CALC-09, Morning

The Workshop on Computational Approaches to Linguistic Creativity (CALC-09) is taking place now at the University of Colorado at Boulder.

In the first session on metaphors and eggcorns, researchers reported on using natural language understanding techniques in innovative ways:

Beata Beigman Klebanov presented on the use of a topic model (LDA, latent Dirichlet allocation) to detect the most obvious or deliberate types of metaphor, which are discussions of one domain the terms of another and which were annotated by people in this experiment. For different k, metaphorical uses were found to be less frequent in the k most topical words in the discourse overall.

Steven Bethard presented work dealing with sentence-level conceptual metaphors from a psycholinguistic standpoint. In earlier work, metaphors were used as stimuli and subjects’ N400 brain waves, associated with anomaly, were recorded. This suggests that it’s important to know about metaphorical frequency, how often words are used in a metaphorical way. A support vector machine classifier was trained on an annotated corpus. LDA, with and without categories, was used to disambiguate metaphors, and to determine whether they are abstract or concrete.

Sravana Reddy presented “Understanding Eggcorns,” about linguistic errors caused by semantic reanalysis: entrĂ©e -> ontray, as first named on Language Log in 2003. Eggcorns are more related to folk etymology and puns than malapropism; there has been little study. Can the path of transformation be discerned? Error-detection is an application; also, humor generation. Using the Eggcorn Database and WordNet, a semantic network was built; context information was then added and other augmentations were made. A typology with five categories was developed based on the results.

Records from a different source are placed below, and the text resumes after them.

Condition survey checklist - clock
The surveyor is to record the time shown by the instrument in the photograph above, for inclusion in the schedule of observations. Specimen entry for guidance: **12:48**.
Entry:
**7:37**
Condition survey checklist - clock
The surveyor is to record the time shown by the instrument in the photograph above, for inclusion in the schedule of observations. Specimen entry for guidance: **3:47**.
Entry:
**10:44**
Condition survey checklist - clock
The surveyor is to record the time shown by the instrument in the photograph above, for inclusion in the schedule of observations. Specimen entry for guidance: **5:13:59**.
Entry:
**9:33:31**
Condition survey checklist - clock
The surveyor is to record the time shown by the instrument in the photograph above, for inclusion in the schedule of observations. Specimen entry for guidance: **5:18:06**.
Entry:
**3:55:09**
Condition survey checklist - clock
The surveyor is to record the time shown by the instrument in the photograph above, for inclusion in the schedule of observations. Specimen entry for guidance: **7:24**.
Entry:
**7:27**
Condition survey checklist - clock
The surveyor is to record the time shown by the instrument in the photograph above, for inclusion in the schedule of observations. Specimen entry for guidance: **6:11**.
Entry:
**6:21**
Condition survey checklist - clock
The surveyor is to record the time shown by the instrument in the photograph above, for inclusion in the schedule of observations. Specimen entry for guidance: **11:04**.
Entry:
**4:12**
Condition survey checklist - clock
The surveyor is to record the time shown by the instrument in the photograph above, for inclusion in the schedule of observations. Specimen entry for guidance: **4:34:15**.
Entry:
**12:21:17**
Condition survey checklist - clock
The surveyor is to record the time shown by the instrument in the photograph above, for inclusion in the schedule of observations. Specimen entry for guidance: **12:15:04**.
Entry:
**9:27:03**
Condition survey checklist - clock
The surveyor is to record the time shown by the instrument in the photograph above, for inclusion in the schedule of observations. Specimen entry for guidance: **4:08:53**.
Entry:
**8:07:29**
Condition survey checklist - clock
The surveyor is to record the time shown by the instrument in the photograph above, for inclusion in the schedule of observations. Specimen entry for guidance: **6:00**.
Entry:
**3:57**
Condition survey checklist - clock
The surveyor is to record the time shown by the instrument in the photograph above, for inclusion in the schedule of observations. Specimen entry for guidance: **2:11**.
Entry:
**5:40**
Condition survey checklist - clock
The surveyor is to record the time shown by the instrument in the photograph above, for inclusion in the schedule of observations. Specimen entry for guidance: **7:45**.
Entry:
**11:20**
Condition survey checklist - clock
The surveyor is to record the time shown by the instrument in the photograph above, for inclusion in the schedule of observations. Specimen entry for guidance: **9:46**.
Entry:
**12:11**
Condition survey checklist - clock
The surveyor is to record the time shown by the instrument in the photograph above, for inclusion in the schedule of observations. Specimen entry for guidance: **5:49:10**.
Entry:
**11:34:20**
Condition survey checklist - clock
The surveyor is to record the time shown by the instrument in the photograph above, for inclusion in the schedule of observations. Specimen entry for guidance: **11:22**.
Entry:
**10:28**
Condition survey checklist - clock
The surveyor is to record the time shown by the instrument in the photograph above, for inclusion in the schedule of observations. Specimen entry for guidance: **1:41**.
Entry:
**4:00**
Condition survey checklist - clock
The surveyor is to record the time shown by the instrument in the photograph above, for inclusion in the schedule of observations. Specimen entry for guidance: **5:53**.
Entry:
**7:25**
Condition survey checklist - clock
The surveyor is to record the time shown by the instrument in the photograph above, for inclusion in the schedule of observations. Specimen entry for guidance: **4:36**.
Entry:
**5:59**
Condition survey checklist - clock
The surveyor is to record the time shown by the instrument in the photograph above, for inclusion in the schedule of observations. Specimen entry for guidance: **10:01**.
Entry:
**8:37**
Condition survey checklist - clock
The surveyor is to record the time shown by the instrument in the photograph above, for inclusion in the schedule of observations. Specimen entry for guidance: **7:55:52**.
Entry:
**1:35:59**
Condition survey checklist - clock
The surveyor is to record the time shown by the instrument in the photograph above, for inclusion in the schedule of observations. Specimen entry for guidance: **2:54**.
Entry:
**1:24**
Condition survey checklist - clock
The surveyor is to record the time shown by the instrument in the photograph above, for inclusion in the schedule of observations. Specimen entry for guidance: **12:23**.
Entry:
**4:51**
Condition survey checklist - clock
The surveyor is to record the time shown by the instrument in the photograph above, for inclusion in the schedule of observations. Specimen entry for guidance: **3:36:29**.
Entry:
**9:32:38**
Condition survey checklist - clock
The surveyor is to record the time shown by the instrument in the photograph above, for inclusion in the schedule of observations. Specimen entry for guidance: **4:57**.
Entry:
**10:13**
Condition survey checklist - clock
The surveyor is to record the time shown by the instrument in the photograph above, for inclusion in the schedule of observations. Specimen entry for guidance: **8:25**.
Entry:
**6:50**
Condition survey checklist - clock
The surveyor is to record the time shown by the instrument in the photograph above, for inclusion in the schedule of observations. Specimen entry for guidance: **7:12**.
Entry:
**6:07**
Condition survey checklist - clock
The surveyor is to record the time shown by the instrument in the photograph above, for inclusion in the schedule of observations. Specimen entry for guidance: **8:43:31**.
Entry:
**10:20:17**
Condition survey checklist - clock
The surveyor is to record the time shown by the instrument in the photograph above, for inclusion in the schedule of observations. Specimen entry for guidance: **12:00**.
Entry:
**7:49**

Session 2 was on generating creative texts:

Ethel Ong presented work on pun generation using a pronouncing dictionary, WordNet, and (more effectively) ConceptNet. A system called TPEG extracted word relaltionships to build templates for pun generation, keeping the syntactical relationship but modeling semantic and phonetic word relationships as described in Kim Binstead’s work. Variables in the template model parts of speech, sound, and compound words.

Yael Netzer presented the Gaiku system for haiku generation. Constructed a haiku corpus, system to build templates. First try generated grammatical output, but didn’t have a good “story.” Story is a sequence of concepts: Butterfly, spring, flower. Word association information, not found in WordNet, was added. An analysis of haiku was done to see if it appears more associate than news text. The final generated haiku were evaluated in a “Turing test.”

Lyric generation in Tamil and syntactic constructions were discussed in the poster session presentations.

Note that paper titles and the full list of author names can be found on the CALC page.